Maybank (Malaysia/Singapore/Regional)

  • Public Context: Group assets ~RM 1.08 trillion (2024); FY24 net profit RM 10.09 billion.
  • Potential Challenges: multi-market compliance and document diversity; enterprise-grade governance requirements.
  • ACP fit: cross-market policy orchestration, challenger scorecards by country, and granular audit trails for model governance.

BDO Unibank (Philippines)

  • Public Context: Resources/Assets ~PHP 4.88–4.9 trillion (2024); gross customer loans ~PHP 3.2+ trillion.
  • Potential Challenges: huge retail footprint, documentation heterogeneity, and collections scale.
  • ACP fit: OCR to standardise inputs at source, agentic origination to reduce manual touches, and EWS to prioritise high-yield collections efforts.

Implementation Playbook

  1. Data & Consent: secure feeds (bureau, bank, IPS, acquirer) with explicit borrower consent and retention windows per jurisdiction.
  2. OCR First Mile: deploy document AI on top five statement types; target ≥95% field-level accuracy with human-in-the-loop for exceptions.
  3. Challenger Scorecards: run A/B scorecards (traditional vs cash-flow/alternative) with reject inference and reason codes.
  4. Agentic LOS: codify policy as tasks; allow agents to auto-collect evidence, request clarifications, and escalate rule breaches.
  5. EWS & Collections: define trigger packs (cash-flow drop, dispute surge, FX hit); link to event-driven workflows and hardship logic.
  6. Controls & Audit: model registry, data lineage, and approvals; produce regulator-ready model documentation and performance reports.
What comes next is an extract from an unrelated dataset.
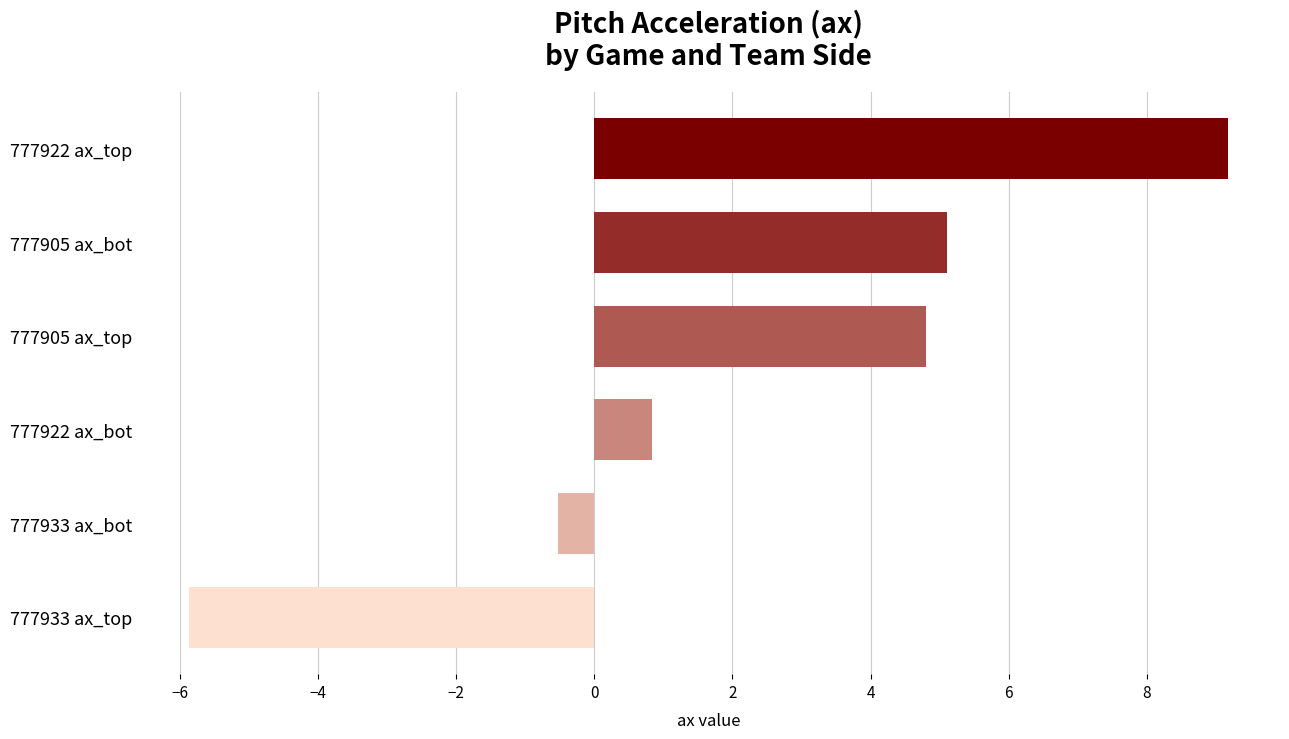

How many bars are there in total?

6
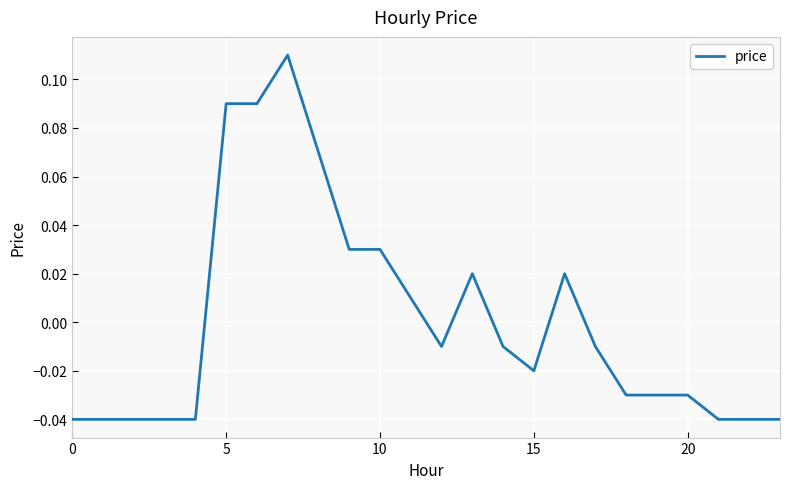

True or false: the data has more than 1 interior local peaks.

True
Risk & Compliance Considerations

Governance You’ll Actually Use

  • Explainability: ACP produces reason codes and feature contributions for every decision.
  • Bias checks: periodic parity tests and outcome monitoring across protected attributes where applicable.
  • Operational resilience: fallbacks for OCR, bureau outages, and IPS connectors; replay queue with idempotent re-processing.

Measuring Success

KPIs That Tie To P&L

  • Spreading efficiency: median processing time (target: –70% vs baseline).
  • Origination throughput: straight-through approvals (target: +10–20 pp without PD drift).
  • Risk outcomes: early-delinquency rate at 30/60 DPD (target: flat or lower post-AI), roll-rate containment.
  • Collections yield: cure rates and net recoveries (target: +5–10% with EWS playbooks).
  • Unit economics: cost-to-book and cost-to-serve down vs control cohorts.

How Axe Credit Portal Connects The Dots

Decisioning, Spreading, And EWS—In One Stack

Conclusion

AI is the operating system for modern lending in Southeast Asia. OCR collapses the distance from document to decision; agentic LOS makes policy executable at scale; EWS guard portfolios in real time. For banks like Bangkok Bank, Vietcombank, Bank Mandiri, Maybank, and BDO Unibank—each stewarding multi-trillion-unit balance sheets in local currency—the opportunity is to grow faster and safer by converting raw data into decisions with audit-ready governance. ACP was built for exactly this juncture: speed where it’s safe, controls where it counts, and measurable uplift across origination, risk, and collections.